Einzig auf die Avancen von Torwart Knut Schmidt, dem Kanadier mit deutschen Wurzeln (Stephen Sim / CRUMBS, Kanada) ist Maggy bisher noch nicht eingegangen. Knut hat im Leben nichts außer seinem Club-Engagement als Torwart. Knut bewundert vor allem den Geruch des Shooting-Stars des Vereins, Rodriguez El Matador, der mit seinem heimlichen Hobby, der Kaninchenzucht, für Furore sorgen sollte (Jeron Dewulf / De Improfeten, Antwerpen). Illegal aus Serbien eingewandert und ziemlich undankbar als Putzhilfe und Junge für alles von Mustafa eingestellt wurde Goran, der eigentlich von einer großen Balletkarriere träumt (Erkan Uyanıksoy/ Istanbulimpro, Istanbul).

Ablauf der Geschichte

Damit die Polizei keine unangenehmen Nachforschungen anstellt, entschied sich der Verein den Mord kurzerhand selbst aufzuklären. Dazu wurde Knut Schmidt beauftragt die Protagonisten zu verhören. Schon beim Kartenkauf an der Kasse bekamen die Zuschauer einen vorgedruckten Zettel in die Hand, den sie mit Mordmotiven, Mordwaffen und unverzichtbaren Sätzen ausfüllen sollten und der dann von Knut Schmidt von Zeit zu Zeit eingesetzt wurde.

Muder on Fryday 3

Jeron Dewulf als El Matador beim Mord an Mustafa (Koray Bülent Tarhan), Foto: Sören Boller

Die Motive aller beteiligten Personen erhärteten sich während des Abends zwar allesamt, doch kam trotz der konsequent gespielten Charaktere keine richtige Spannung auf.
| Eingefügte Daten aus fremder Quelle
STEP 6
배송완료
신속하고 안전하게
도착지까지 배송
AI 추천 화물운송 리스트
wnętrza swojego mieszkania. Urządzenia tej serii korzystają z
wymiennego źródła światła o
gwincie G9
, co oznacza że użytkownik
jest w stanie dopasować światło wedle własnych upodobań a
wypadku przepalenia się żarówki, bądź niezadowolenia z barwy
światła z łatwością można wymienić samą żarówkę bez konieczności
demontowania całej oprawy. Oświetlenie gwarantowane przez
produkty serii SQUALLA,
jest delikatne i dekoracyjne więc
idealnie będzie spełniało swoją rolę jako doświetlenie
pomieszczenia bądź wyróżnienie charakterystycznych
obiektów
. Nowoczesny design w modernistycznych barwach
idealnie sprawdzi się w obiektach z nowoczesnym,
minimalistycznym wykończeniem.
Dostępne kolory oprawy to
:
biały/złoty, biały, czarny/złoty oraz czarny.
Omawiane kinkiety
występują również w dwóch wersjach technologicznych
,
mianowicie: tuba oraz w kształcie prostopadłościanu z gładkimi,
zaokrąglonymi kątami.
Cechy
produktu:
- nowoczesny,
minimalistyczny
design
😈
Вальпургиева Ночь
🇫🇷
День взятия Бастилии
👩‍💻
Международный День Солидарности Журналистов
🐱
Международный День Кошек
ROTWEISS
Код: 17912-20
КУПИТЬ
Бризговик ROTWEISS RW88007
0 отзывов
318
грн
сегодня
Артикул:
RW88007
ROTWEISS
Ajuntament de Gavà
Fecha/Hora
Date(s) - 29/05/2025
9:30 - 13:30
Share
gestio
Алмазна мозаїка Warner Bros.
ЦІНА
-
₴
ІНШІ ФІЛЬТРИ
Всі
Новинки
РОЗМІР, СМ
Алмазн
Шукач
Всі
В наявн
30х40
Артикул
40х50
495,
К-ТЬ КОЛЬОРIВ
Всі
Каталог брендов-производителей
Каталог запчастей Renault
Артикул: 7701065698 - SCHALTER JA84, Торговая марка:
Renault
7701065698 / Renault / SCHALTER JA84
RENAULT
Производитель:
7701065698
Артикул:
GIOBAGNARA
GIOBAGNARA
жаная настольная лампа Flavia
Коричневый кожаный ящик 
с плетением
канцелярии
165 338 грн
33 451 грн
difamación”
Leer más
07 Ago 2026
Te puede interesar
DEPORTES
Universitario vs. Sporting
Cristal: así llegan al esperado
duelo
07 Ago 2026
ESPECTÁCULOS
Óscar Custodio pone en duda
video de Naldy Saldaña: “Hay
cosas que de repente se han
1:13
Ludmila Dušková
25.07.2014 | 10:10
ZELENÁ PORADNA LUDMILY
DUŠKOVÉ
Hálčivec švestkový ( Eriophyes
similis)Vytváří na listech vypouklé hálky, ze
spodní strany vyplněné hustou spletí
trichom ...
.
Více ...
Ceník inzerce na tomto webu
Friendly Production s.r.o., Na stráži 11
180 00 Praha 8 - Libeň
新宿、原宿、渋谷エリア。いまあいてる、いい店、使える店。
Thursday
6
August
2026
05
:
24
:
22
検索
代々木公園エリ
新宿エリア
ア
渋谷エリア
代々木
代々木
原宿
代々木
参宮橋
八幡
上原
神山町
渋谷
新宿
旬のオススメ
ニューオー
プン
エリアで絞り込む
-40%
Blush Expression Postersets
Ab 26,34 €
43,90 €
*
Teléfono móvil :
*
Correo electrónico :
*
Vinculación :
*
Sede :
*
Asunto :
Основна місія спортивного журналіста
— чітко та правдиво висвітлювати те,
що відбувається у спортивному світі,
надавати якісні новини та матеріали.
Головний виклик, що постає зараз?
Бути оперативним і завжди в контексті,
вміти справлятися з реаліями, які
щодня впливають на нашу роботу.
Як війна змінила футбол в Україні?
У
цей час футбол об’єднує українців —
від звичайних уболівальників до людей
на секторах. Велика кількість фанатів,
Dass letztendlich El Matador durch einen dubiosen Deal mit der serbischen Mafia und wegen seines geplanten Verkaufs an einen russischen Fussballclub der Mörder war, wirkte leider ein wenig an den Haaren herbeigezogen. Das Format „Murder on Fryday“ bleibt trotzdem hochinteressant, genauso wie der Abend auch verlaufen ist.